● **About this task**
Please print the entries below exactly, from the line with "[Hungary, Budapest]" through the line with "[Vietnam, Hanoi]", including both of those lines and leaving out all others.

● **Input for this task**
───
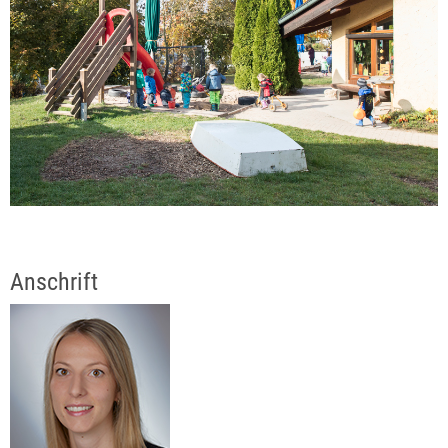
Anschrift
───
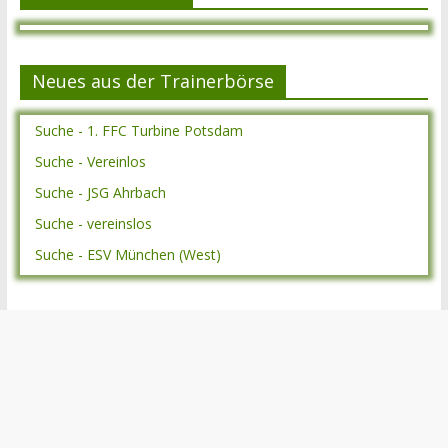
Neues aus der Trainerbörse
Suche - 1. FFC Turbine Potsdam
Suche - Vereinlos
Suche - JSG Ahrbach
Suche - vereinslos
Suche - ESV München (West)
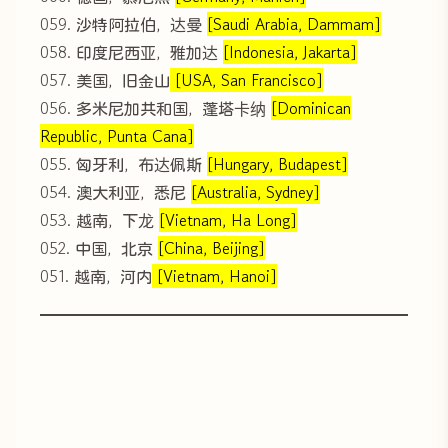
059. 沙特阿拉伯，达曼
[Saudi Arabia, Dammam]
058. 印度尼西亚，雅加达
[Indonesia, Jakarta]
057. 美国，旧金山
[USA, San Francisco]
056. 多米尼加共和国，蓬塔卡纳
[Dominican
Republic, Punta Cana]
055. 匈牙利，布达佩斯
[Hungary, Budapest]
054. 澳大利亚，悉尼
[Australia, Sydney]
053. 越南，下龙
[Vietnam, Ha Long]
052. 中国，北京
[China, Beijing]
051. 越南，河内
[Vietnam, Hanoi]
───
● **Task solution**
[Hungary, Budapest]
054. 澳大利亚，悉尼
[Australia, Sydney]
053. 越南，下龙
[Vietnam, Ha Long]
052. 中国，北京
[China, Beijing]
051. 越南，河内
[Vietnam, Hanoi]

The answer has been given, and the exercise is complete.